## [YOUR OBJECTIVE]
Wherever a line of the records contains "Srebrenica", copy that line.

-- -- --

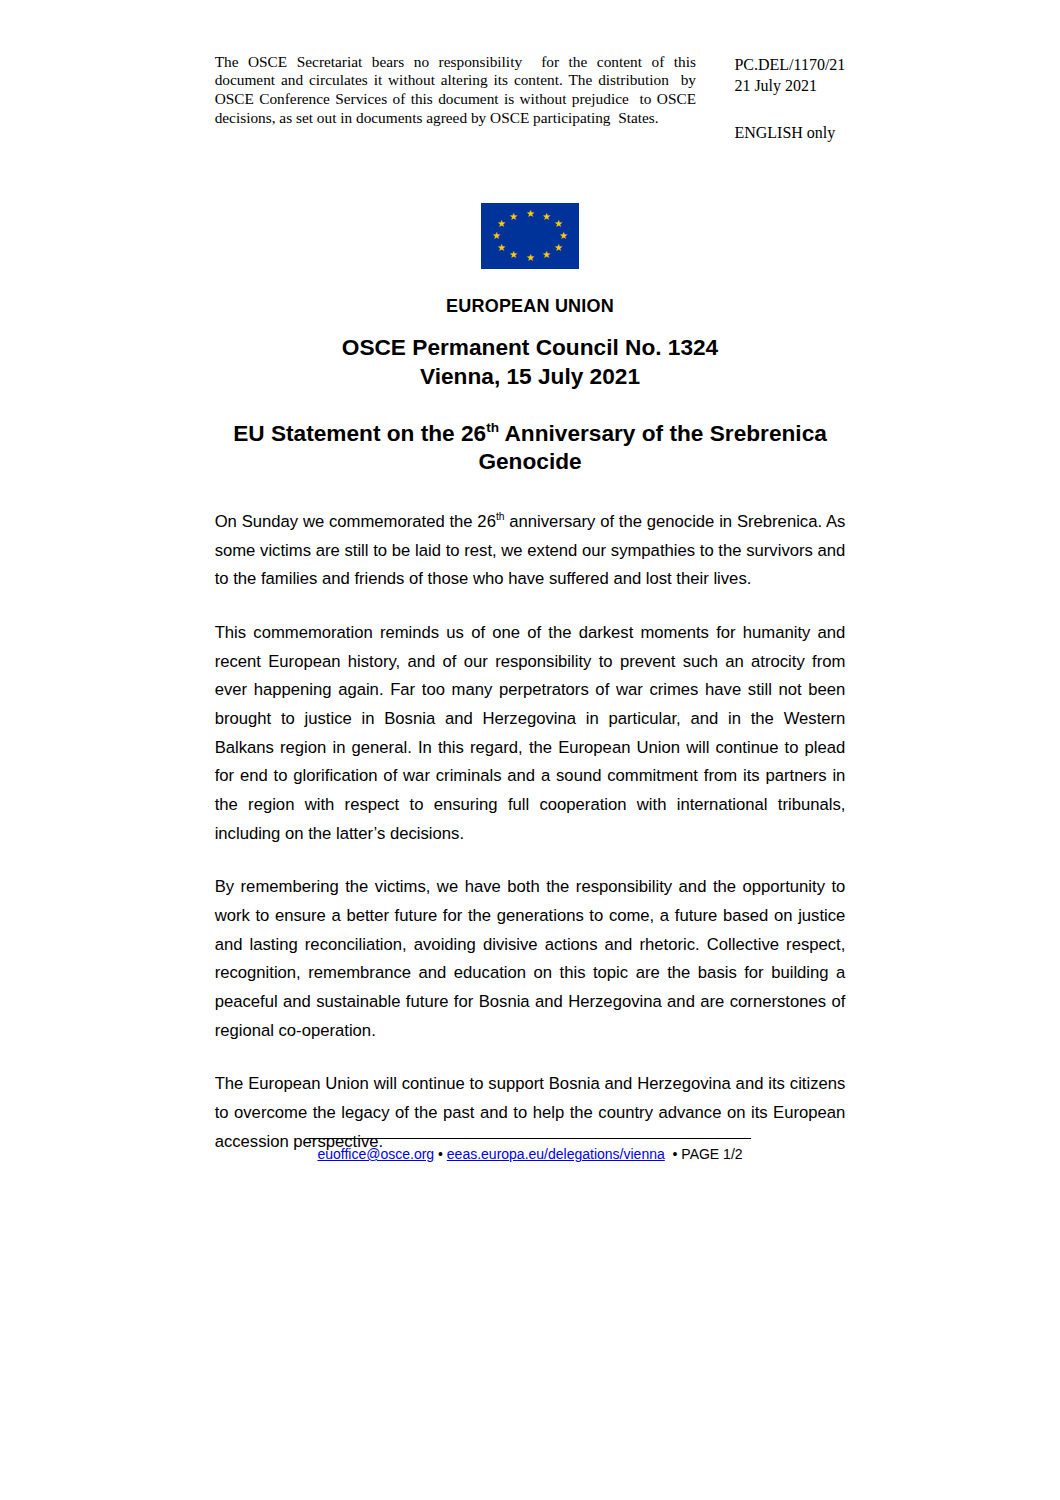The OSCE Secretariat bears no responsibility for the content of this document and circulates it without altering its content. The distribution by OSCE Conference Services of this document is without prejudice to OSCE decisions, as set out in documents agreed by OSCE participating States.
PC.DEL/1170/21
21 July 2021
ENGLISH only
★ ★ ★ ★ ★ ★ ★ ★ ★ ★ ★ ★
EUROPEAN UNION
OSCE Permanent Council No. 1324
Vienna, 15 July 2021
EU Statement on the 26th Anniversary of the Srebrenica Genocide
On Sunday we commemorated the 26th anniversary of the genocide in Srebrenica. As some victims are still to be laid to rest, we extend our sympathies to the survivors and to the families and friends of those who have suffered and lost their lives.
This commemoration reminds us of one of the darkest moments for humanity and recent European history, and of our responsibility to prevent such an atrocity from ever happening again. Far too many perpetrators of war crimes have still not been brought to justice in Bosnia and Herzegovina in particular, and in the Western Balkans region in general. In this regard, the European Union will continue to plead for end to glorification of war criminals and a sound commitment from its partners in the region with respect to ensuring full cooperation with international tribunals, including on the latter’s decisions.
By remembering the victims, we have both the responsibility and the opportunity to work to ensure a better future for the generations to come, a future based on justice and lasting reconciliation, avoiding divisive actions and rhetoric. Collective respect, recognition, remembrance and education on this topic are the basis for building a peaceful and sustainable future for Bosnia and Herzegovina and are cornerstones of regional co-operation.
The European Union will continue to support Bosnia and Herzegovina and its citizens to overcome the legacy of the past and to help the country advance on its European accession perspective.
euoffice@osce.org • eeas.europa.eu/delegations/vienna • PAGE 1/2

-- -- --

## [SOLUTION]
EU Statement on the 26th Anniversary of the Srebrenica Genocide
On Sunday we commemorated the 26th anniversary of the genocide in Srebrenica. As some victims are still to be laid to rest, we extend our sympathies to the survivors and to the families and friends of those who have suffered and lost their lives.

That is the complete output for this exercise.